The dynamic duo of Tomb Mold’s Derrick Vella and Sumerlands’ Justin DeTore have only been making music together under the Dream Unending moniker since last year, yet the impact they have made on the way I view death metal has been second to none. Tide Turns Eternal, the group’s first release, rocketed up my year end list in 2021 despite being a relatively late drop in the year, beating out some very serious names along the way, and for good reason. The idea of combining 90’s death-doom a la Peaceville Records with 70s prog and outsider art weirdness is a stroke of pure genius, and lead to some of my favorite musical moments in recent memory that I still cannot get enough of (good god when that midsection of “The Needful” hits…). It is a formula that produced death metal truly unlike anything I had ever heard before, and for death metal that’s really saying something. When 20 Buck Spin announced there would be a follow-up album almost a year later to the day, I felt both excited and a little skeptical. Where would they go next from here? Would the formula that enchanted me so immediately hold up to further scrutiny? Fool. Absolute fool that I was. Of course it would. It is, in fact, even better than I could have hoped it would be.
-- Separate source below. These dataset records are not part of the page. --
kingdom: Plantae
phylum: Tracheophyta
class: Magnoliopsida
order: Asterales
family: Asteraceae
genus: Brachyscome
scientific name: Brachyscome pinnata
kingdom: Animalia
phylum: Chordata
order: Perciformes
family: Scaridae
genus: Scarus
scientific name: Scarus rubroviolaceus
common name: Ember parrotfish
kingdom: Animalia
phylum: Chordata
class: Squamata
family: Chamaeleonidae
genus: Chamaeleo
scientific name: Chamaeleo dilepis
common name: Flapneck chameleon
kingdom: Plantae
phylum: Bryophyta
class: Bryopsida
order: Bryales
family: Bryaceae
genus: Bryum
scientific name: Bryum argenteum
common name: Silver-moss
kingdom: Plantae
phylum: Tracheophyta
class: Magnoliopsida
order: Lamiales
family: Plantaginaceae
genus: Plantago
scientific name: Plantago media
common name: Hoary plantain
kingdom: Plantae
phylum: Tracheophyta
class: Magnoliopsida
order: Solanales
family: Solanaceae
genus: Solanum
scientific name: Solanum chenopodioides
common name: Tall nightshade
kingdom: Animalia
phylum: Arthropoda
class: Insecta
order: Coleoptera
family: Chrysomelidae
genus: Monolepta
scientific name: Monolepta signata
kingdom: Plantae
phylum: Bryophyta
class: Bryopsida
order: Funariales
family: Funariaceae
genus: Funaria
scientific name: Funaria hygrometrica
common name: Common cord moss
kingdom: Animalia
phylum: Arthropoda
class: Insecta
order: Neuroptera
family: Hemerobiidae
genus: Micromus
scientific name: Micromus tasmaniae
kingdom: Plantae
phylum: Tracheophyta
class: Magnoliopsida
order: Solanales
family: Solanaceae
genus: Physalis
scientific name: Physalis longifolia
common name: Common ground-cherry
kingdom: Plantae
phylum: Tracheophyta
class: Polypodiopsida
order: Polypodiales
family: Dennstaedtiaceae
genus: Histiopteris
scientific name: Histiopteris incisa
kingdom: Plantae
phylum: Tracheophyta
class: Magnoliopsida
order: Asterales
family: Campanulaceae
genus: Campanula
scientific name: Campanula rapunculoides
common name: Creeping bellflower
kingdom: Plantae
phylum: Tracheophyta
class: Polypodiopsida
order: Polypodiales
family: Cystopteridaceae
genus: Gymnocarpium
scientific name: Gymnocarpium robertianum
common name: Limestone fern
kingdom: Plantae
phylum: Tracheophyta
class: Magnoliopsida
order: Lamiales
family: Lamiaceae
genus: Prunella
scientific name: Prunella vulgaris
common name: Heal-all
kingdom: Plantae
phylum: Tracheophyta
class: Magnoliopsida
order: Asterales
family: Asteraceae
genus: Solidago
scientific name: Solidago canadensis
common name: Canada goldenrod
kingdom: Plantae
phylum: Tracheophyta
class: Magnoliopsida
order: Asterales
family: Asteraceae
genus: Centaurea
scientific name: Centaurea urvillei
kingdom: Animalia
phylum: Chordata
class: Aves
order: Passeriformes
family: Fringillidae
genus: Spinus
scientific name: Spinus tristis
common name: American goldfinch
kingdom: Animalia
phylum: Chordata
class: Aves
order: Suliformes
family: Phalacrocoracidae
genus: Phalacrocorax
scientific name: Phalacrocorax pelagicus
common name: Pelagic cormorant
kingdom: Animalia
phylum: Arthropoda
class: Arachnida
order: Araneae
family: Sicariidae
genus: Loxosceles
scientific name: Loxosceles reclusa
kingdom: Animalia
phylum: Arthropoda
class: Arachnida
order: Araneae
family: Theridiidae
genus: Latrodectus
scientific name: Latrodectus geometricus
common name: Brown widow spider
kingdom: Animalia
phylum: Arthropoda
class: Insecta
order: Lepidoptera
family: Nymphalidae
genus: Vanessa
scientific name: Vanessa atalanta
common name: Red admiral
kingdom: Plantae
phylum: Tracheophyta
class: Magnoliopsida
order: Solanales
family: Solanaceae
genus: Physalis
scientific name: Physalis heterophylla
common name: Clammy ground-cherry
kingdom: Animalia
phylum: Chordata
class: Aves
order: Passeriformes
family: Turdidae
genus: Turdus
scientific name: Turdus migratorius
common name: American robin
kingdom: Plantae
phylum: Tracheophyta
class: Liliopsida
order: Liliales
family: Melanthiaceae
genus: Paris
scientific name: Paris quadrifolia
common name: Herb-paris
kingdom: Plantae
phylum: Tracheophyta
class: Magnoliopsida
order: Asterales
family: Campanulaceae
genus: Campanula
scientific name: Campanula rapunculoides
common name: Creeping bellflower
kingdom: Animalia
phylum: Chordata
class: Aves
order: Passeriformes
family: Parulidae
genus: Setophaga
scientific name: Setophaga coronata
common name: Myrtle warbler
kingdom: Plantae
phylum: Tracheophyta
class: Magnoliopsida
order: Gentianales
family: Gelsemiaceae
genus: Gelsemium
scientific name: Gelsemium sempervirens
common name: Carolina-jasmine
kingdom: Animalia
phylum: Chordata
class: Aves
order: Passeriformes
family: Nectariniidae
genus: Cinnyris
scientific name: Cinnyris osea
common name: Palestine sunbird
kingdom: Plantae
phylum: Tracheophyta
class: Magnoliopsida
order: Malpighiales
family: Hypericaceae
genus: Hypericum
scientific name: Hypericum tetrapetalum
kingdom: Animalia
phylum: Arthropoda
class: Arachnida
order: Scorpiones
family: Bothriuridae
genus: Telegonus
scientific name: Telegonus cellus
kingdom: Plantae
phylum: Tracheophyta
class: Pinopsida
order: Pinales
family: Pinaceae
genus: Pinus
While there is much that is recognizable from Tide Turns Eternal here, Song of Salvation is at once weirder and more abstract than its predecessor, ramping up the use of twelve-stringed clean guitar and introducing new touches like the ambient, reverb-soaked trumpet of guest contributor Leila Abdul-Rauf (aka The Siren Call) to the mix. Death-doom is still the musical backbone of this album, and when the riffs bear down on you, you absolutely feel it, but what makes Song of Salvation such an incredible listen is just how much beauty there is in it. Is it strange to call a death metal album ‘beautiful’? Maybe, but there is no other way I could think to describe these songs. From the cinematic breadth of their scope, to the soaring melodies, to the heart and soul put into every note, Song of Salvation is an album that is radiant, ethereal, and utterly beautiful, even when it is so heavy it threatens to split your skull in half.
With two releases now under their belt, both of which feel like classics in the making already, it’s really hard to overstate just how much Dream Unending are doing to advance death metal beyond the confines of its past. There is, quite literally, nothing you will hear this year that sounds like Song of Salvation, and in a world of bands happy to continue to churn out Xeroxed Bolt Thrower and Obituary riffs, I cannot think of anything that would sell you on this album more. This is going to be another prominent addition to my personal year-end list.